Según el Ministerio de Justicia de Afganistán, de los 72 partidos políticos legalizados, 28 llevan en sus siglas las palabras “islam”, “musulmán” o “Alá”, lo que no quiere decir que los demás no sean también religiosos, además de ser casi siempre partidos de base étnica. La mayoría nacieron en la época de la lucha contra los soviéticos, y son satélites de Egipto, Arabia Saudí, Pakistán, Turquía o Irán. De los cuatro partidos apadrinados por Irán, solo uno es hazara (Partido para la Defensa del Islam en Afganistán, presidido por el mulá Mohammad Akbari). Las relaciones entre Irán y Afganistán son muy complicadas, porque, al contrario que en el resto de Oriente Medio, Irán no tiene claro a quién apoyar, y si debe ser chiita o sunita. Lo que importa es quién gobierna, y si gobiernan los pastunes, aunque no son chiitas, ahora la alianza es válida.

Para sorpresa de todos los think tanks y de los grandes medios de comunicación, la muerte del jefe de la Guardia Revolucionaria iraní causada por un dron norteamericano en Irak en enero de 2019, puso de manifiesto de un modo muy claro estas relaciones. Los políticos pastunes afganos condenaron rotundamente el asesinato de Soleimani.
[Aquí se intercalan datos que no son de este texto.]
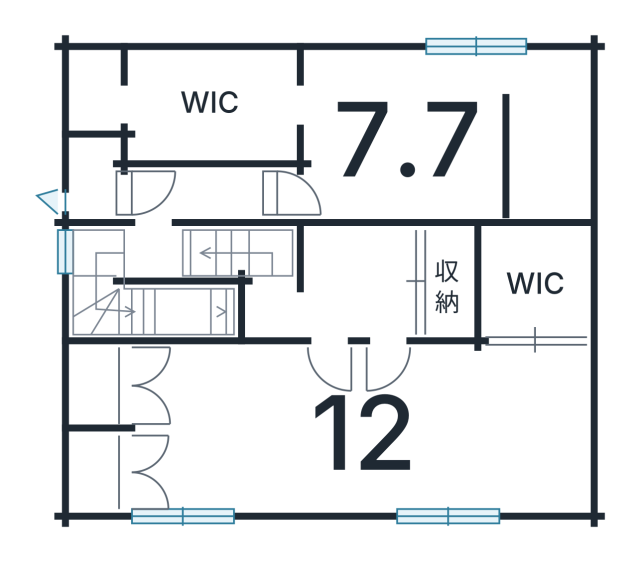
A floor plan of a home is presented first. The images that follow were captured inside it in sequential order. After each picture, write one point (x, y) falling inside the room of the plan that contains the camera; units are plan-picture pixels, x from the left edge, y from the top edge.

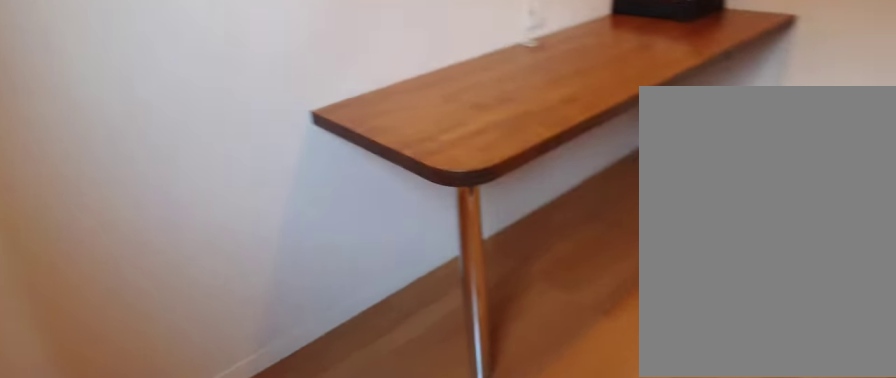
(394, 144)
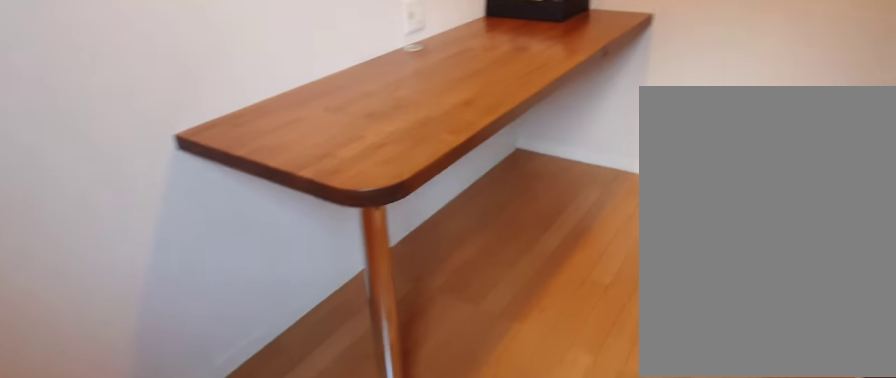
(394, 144)
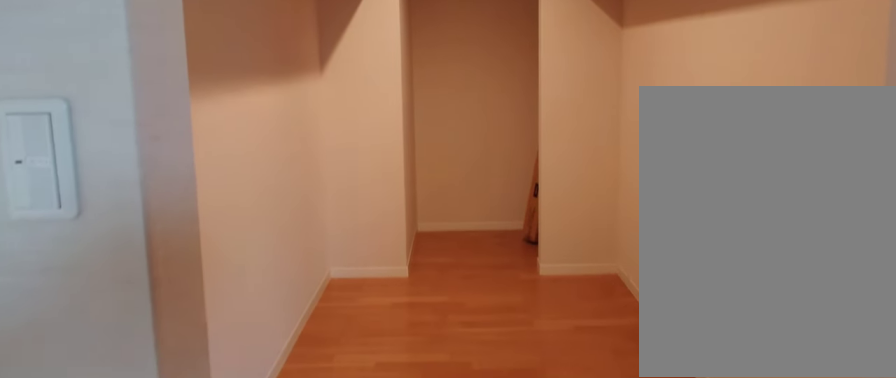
(197, 108)
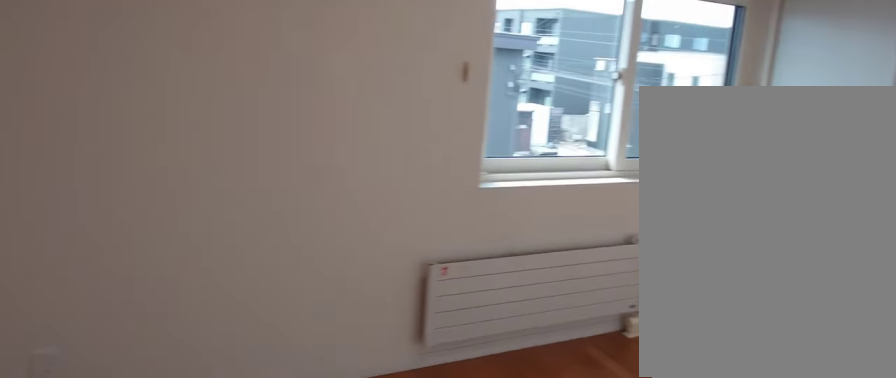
(357, 446)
El presidente Karzai, el ministro de asuntos exteriores y el primer ministro y antiguo director del servicio secreto, así como el vicepresidente del país, que curiosamente es un hazara, fueron los que más vehementemente condenaron esta acción militar.
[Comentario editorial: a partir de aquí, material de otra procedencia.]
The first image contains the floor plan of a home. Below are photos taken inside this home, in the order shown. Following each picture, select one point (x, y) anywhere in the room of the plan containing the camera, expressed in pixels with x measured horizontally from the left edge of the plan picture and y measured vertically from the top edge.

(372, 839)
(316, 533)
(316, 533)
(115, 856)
Se dice que los hazara son ignorantes y supersticiosos, pero curiosamente tras la caída de los talibanes en todas las provincias hazaras disminuyó radicalmente el número de madrasas, que fueron sustituidas por escuelas públicas, muchas veces formadas por una simple tienda o a la sombra de un árbol. En esas provincias, la educación de las niñas se hizo universal, y según el informe de Asian Foundation de 2019, el 92,3 % de los hazara consideran que las mujeres tienen pleno derecho a la educación, lo que supone el porcentaje más alto del país. Pero según el informe de la ONU del 14 de abril de 2021, en estos últimos tres meses el nivel de violencia contra este pueblo creció el 29 %, al conocerse la retirada de todas las tropas occidentales, lo que supone abandonar a este pueblo en manos del Isis, los talibanes y demás grupos terroristas. Aunque los hazara intenten organizarse para resistir, tienen muy poco acceso a las armas porque las entregaron cumpliendo el acuerdo de desarme del 2003, al contrario que otros grupos, que ahora se están rearmando con gran facilidad. Por ello quedarán totalmente inermes.